Once the line containing "Blitzaktivität in Luxemburg: Was 12 Jahre" is located, give it again exactly, together with each line that follows it to the end of the entries, and add nothing else.

--

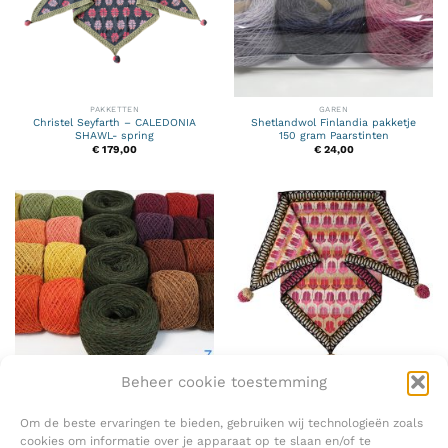
PAKKETTEN
GAREN
Christel Seyfarth – CALEDONIA
Shetlandwol Finlandia pakketje
SHAWL- spring
150 gram Paarstinten
€
179,00
€
24,00
Beheer cookie toestemming
GAREN
PAKKETTEN
Shetlandwol Finlandia pakket 7
Christel Seyfarth – LILY SHAWL –
Herfst
CLASSIC rood/oranje
Om de beste ervaringen te bieden, gebruiken wij technologieën zoals
€
124,00
€
179,00
cookies om informatie over je apparaat op te slaan en/of te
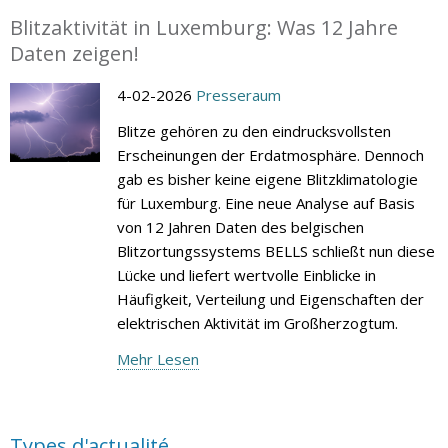
Blitzaktivität in Luxemburg: Was 12 Jahre
Daten zeigen!
4-02-2026
Presseraum
Blitze gehören zu den eindrucksvollsten
Erscheinungen der Erdatmosphäre. Dennoch
gab es bisher keine eigene Blitzklimatologie
für Luxemburg. Eine neue Analyse auf Basis
von 12 Jahren Daten des belgischen
Blitzortungssystems BELLS schließt nun diese
Lücke und liefert wertvolle Einblicke in
Häufigkeit, Verteilung und Eigenschaften der
elektrischen Aktivität im Großherzogtum.
Mehr Lesen
Types d'actualité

--

§ Answer section
Blitzaktivität in Luxemburg: Was 12 Jahre
Daten zeigen!
4-02-2026
Presseraum
Blitze gehören zu den eindrucksvollsten
Erscheinungen der Erdatmosphäre. Dennoch
gab es bisher keine eigene Blitzklimatologie
für Luxemburg. Eine neue Analyse auf Basis
von 12 Jahren Daten des belgischen
Blitzortungssystems BELLS schließt nun diese
Lücke und liefert wertvolle Einblicke in
Häufigkeit, Verteilung und Eigenschaften der
elektrischen Aktivität im Großherzogtum.
Mehr Lesen
Types d'actualité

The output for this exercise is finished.